How Do They Do It

Scammers like to appeal to your vulnerabilities. We all have a few vulnerabilities that they attack with their own casual subtlety – despair, greed, opportunity, generosity, friendliness, availability of funds, timeliness and convincing others.

Trend Micro explains fraud as: “Sites that attempt to defraud a person or group after first gaining their confidence, used in the classical sense of trust. They often play confidence tricks to exploit typical human characteristics such as greed, dishonesty, vanity, opportunism, lust, compassion, credulity, irresponsibility, desperation, and naivety.”

Traits of a Scammer

  • Dishonesty – the primal mode of a scammer is deceit, working from behind a mask that you will never meet. Through a series of lies and untruths, they work to convince you through what they are presenting is a genuine deal, and the steps that you need to take in order to be part of their program.
  • Vanity – full of self-importance and conceit, scammers will want to protect themselves against any form of accusation, and will talk at length to convince you that although there were these accusations floating around, that they have dealt with it and things are working in full functioning order.
  • Opportunism – scammers present a time-limited opportunity that forces you to take action. They are brilliant at marketing, with their website painting a solid and convincing picture that their system or company has been established for a while with many happy customers around the globe.
  • Lust – scammers stir up desires of longing, yearning and envy to paint a picture of hope for you to hold onto. They appeal to your emotions and aim to buy your trust at an emotional level, which helps to by-pass logic and your normal tests of whether something is true or false.
  • Compassion – scammers initially set you up with kind words of encouragement, appealing with sympathy and empathy for your concern. However this is simply a cover up which will get you off guard, to gain your attention and hopefully open your wallet for them to help themselves!
  • Generosity – their appeal to you will be on a very generous basis. They want you to feel that you are receiving a bargain, and if you act soon enough there will be enough to go around. The only one being generous is YOU when you hand over the funds.
  • Friendliness – once they make contact, usually through an App or Messenger, they will be sweet talking you with all the information that you may want to know. Their intent is to build trust and rapport, so as to persuade you to hand over your cash. Once things stop working, they are hard to get hold of by stone walling you out, shutting you down or ignoring you. Since there is really no personal basis to the relationship, they don’t care how you feel. You’ve simply enabled their lifestyle.
  • Timeliness – the opportunity is usually always wrapped in a coating of “limited time only” or a “bonus season”. The scammers want you to make a move quickly so that you don’t miss out. This prevents you from doing your due diligence, and asking around like you should have done in the first place.

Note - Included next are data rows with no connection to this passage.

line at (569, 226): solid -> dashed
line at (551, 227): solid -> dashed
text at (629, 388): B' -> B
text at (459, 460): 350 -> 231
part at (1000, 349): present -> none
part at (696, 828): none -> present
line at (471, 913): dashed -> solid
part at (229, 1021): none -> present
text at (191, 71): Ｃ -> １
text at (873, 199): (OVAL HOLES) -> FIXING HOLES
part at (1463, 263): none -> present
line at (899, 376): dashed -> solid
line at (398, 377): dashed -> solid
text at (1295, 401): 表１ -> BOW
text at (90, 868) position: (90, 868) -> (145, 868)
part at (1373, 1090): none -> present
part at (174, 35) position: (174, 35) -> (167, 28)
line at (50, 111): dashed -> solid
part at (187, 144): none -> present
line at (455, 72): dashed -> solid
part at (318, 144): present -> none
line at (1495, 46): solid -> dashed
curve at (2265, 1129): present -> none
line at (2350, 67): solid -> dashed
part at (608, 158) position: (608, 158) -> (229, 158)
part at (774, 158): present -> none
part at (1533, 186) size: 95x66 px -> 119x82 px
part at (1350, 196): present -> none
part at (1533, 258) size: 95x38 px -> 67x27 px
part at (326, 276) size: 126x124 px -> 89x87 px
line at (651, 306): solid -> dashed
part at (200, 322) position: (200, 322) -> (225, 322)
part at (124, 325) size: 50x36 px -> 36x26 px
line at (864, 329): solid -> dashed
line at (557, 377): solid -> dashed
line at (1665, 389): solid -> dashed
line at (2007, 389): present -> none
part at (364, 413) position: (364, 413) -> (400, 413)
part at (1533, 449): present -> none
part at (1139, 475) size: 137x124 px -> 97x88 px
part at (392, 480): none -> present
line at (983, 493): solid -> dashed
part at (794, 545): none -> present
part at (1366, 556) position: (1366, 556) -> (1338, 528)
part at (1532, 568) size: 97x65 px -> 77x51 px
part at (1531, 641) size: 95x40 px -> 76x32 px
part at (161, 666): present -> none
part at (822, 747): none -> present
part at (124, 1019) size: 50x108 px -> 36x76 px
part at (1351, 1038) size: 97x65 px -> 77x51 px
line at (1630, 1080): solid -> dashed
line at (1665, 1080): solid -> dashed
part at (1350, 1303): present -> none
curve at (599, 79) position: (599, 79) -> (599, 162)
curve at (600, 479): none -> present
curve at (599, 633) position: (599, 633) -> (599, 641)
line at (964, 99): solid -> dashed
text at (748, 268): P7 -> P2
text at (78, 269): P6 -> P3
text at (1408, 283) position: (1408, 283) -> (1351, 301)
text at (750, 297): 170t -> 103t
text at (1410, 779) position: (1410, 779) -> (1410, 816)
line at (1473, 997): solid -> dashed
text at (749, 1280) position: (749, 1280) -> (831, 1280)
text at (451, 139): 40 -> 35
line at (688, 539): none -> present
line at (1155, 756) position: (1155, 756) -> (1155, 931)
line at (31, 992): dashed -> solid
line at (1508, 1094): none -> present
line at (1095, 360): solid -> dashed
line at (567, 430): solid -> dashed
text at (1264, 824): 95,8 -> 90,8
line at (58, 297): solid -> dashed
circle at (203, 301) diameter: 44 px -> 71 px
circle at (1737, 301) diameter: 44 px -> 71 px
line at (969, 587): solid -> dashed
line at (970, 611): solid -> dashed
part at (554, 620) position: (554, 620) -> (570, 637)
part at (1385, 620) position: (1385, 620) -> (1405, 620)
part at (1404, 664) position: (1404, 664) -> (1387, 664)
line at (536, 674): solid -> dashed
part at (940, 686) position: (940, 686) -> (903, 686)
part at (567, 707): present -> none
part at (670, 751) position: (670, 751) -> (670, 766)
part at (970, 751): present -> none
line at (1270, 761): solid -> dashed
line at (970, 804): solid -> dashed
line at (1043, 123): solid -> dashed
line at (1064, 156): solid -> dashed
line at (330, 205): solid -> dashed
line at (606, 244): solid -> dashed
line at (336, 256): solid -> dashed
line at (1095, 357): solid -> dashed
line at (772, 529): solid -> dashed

Traits of a Desperate Investor

  • Naivety – this is an innocent lack of understanding that certain people use against others to convince them to do things that can actually harm them, once they have built rapport and trust with them
  • Irresponsibility – not many people would simply throw away hundreds or thousands of dollars simply to get rid of loose change. Scammers are reckless and careless about your funds, only to use it for their own benefits, and have absolutely no intention of returning them to you. If sent using bitcoin, it is hard to retrieve the funds.
  • Desperation – if you’ve recently been through an emotional struggle or lost income from elsewhere, they tap into your lowered emotional energy with promises of a large capital return, which then seem to ease your pain.
  • Greed – the opportunity they present will have an unbelievable element of personal gain involved. Is it too good to be true ? (Perhaps it is ?!) You don’t intend to be greedy, it’s just that they seem to be overly generous with their offer, and you should act on it quickly.
  • Opportunity – this is the part which is the hook in the bait. If you have a chance to make 100% ROI within a short timeframe, with very little work – they do all the work for you – what a great opportunity to get ahead. They’ve got you hook, line and sinker.
  • Availability of funds – some people give what they have on hand, others see the “opportunity” and dip into funds that they borrow or don’t have.
  • Convince others – the opportunity is so good to be true, that you have to let others know. This is not always part of their plan, but there is usually a referral link so that you can introduce friends and family and get a 10% kickback for your generosity.

Make note that they are not there to be your friend.

They are there to “ethically” steal your money. I say “ethically” because they are going to rob you for it – they are going to present you a set of opportunities that look like will assist you in the short to long term, and you are willingly going to provide the funds for them to enact their plan on your behalf.

There is usually no way that they can get into your online accounts (unless you have been careless with passwords, or have let them into your account with a remote session), they need you to provide funds to them in a way that seems best for both of you.

Only problem is that once it leaves your account, it’s in their account forever, to do what they want with it, with no guarantees that it will ever be returned.

Even if there is some evidence that they are paying a daily bonus, then this short term “return of funds to investors” is only used to convince others to join the party, and invest much larger amounts with them.